DOCUMENTO DE ORIGEM >>

******

Na primeira situação – após o termo da execução de custeamento –, o exequente sabe, antes de começar a realização da prestação, qual a quantia que foi obtida, pelo que se encontra na posse de todos elementos necessários para determinar a sua ulterior atuação. Assim, ainda que não tenha logrado obter o valor estimado do custo da prestação, o exequente pode, se assim o pretender, realizar ou mandar realizar a prestação, sabendo que – por se terem excutido todos os bens do executado sem se obter a importância da avaliação – terá, em princípio, que suportar do seu bolso parte do custo da prestação. Mas também pode, neste caso – uma vez que ainda não iniciou a realização da prestação –, desistir da prestação de facto por outrem e requerer, sem mais formalidades, o levantamento da quantia que foi obtida através da execução de custeamento: é o que resulta do disposto no art. 873.º do Cód. Proc. Civil. Deste modo, a opção de apenas começar a realização da prestação após o termo da execução destinada a obter o valor do custo provável das obras e trabalhos necessários à realização do facto a prestar é «(…) a mais prudente e segura, porque permite ao executado desistir da prestação, caso a execução por quantia certa não dê resultado favorável, isto é, caso se não chegue a recolher a importância em que foi avaliado o custo da prestação (…)» – Alberto dos Reis, Processo de Execução, Vol. 2.º, pág. 563.
Já na segunda situação – ou seja, se já tiver iniciado a prestação de facto antes do início ou do termo da execução de custeamento – o exequente não pode desistir da prestação já iniciada, ficando sujeito a ter que suportar, à sua custa, o preço dos trabalhos executados, no todo ou em parte, caso, respetivamente, a execução de custeamento se frustre total ou parcialmente, por o executado não possuir bens penhoráveis ou por a execução sobre estes não ter obtido o valor da avaliação – cfr. João Castro Mendes, op. cit., págs. 241 a 244; Lebre de Freitas, op. cit., pág. 457; Alberto dos Reis, op. cit., págs. 561 a 563.

******

DADOS >>

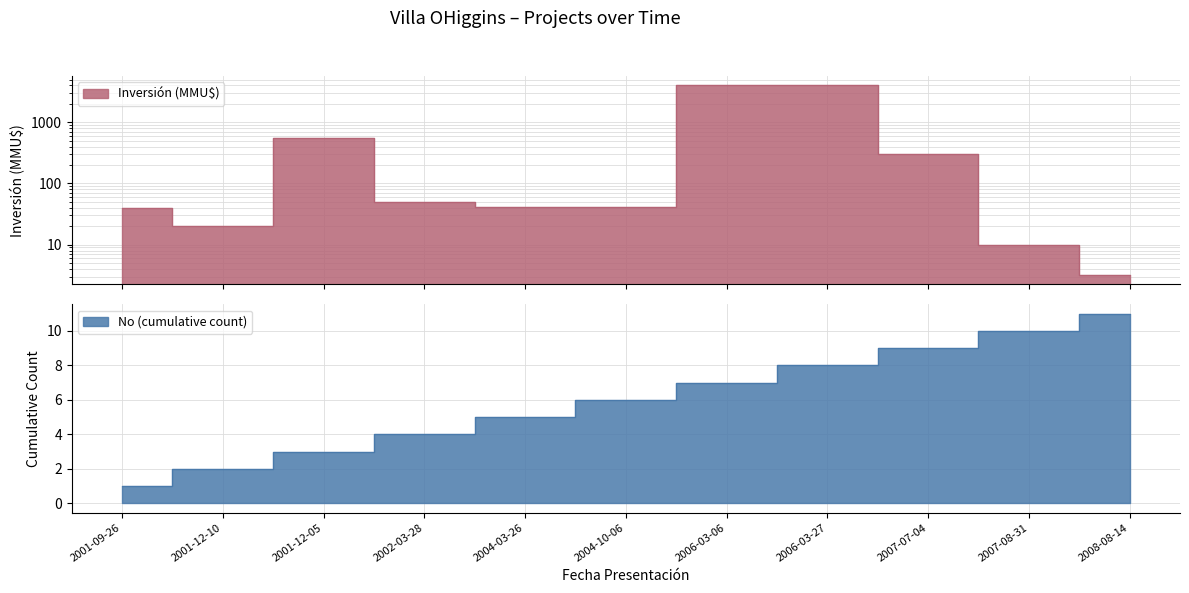

How many categories are shown in the chart?

11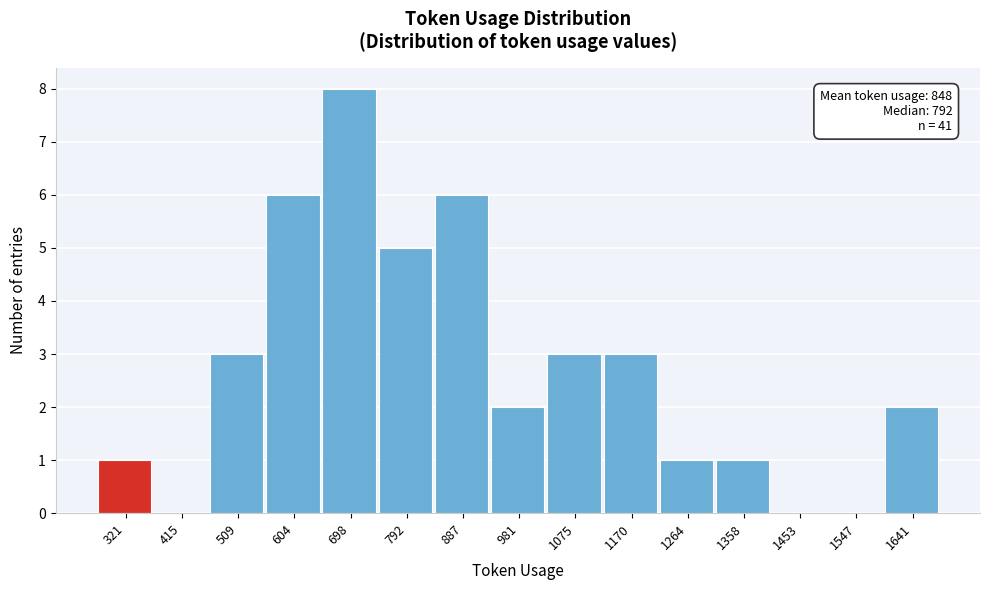

Over which range of the x-axis is the bar tallest?

650 to 750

******

SOBRE A TAREFA >> Prossiga o texto sobre a execução de custeamento a partir do ponto em que termina. O material apresentado não tem qualquer relação com o texto sobre a execução de custeamento.

A SUA RESPOSTA >>
2.3. Realização da prestação por pessoa distinta do devedor
A realização da prestação por outrem tem sempre natureza extrajudicial, ou seja, é realizada pelo próprio exequente ou por terceiro por si contratado, supervisionado e pago.
Quer seja executada por si ou por terceiro contratado para o efeito, o exequente deverá prestar contas no processo através do competente incidente de prestação de contas, conforme resulta do disposto no art. 871.º do Cód. Proc. Civil.
Como refere Artur Anselmo de Castro, op. cit. pág. 376, «É ao exequente que compete exclusivamente responder pela sua boa execução e prestar pessoalmente as respectivas contas. O contrato que faça com terceiro valerá apenas nas relações internas. (…)». No mesmo sentido, João de Castro Mendes, Direito Processual Civil (Acção Executiva), pág. 241 e 242, João Calvão da Silva, Cumprimento e Sanção Pecuniária Compulsória, 4.ª Edição, pág. 364, nota 658, Lebre de Freitas, A Ação Executiva à Luz do Código de Processo Civil de 2013, 6.ª Edição, pág. 457, e Alberto dos Reis, op. cit., pág. 564.
2.4. Fase da prestação de contas
Realizadas as obras e trabalhos necessários para a prestação do facto, o exequente encontra-se obrigado a prestar contas, no processo de execução – como incidente deste, nos termos e com observância do regime do processo especial de prestação de contas (arts. 941.º e ss. do Cód. Proc. Civil), na parte aplicável – das obras e trabalhos realizados, podendo o executado, na contestação, alegar – além de outros fundamentos de oposição – que houve excesso na prestação do facto (art. 871.º, n.º 1, parte final, e n.º 3 do Cód. Proc. Civil).
As contas destinam-se a apurar o crédito do exequente consistente no custo por si suportado com as obras e trabalhos executados para a realização da prestação de facto que o executado se encontrava obrigado a prestar.
Tal coaduna-se com o valor da avaliação como mera estimativa do custo da prestação, passível de correção ulterior, designadamente, através da prestação de contas. Só após a prestação de contas e sua aprovação é que fica determinado o valor do crédito do exequente: o crédito de prestação de facto inicial do exequente, mercê do incumprimento, pelo executado, da correspetiva obrigação, transformou-se em crédito de quantia certa, consistente no valor que o exequente teve que despender com a realização (por si ou por outrem a seu mando) da prestação de facto devida pelo executado: nas palavras do Prof. Alberto dos Reis, op. cit., pág. 561, «o exequente era inicialmente credor de prestação de facto; porque o executado deixou de prestar o facto devido, o crédito do exequente sofre uma transformação: o crédito de prestação de facto converte-se em crédito de quantia certa.
Que quantia?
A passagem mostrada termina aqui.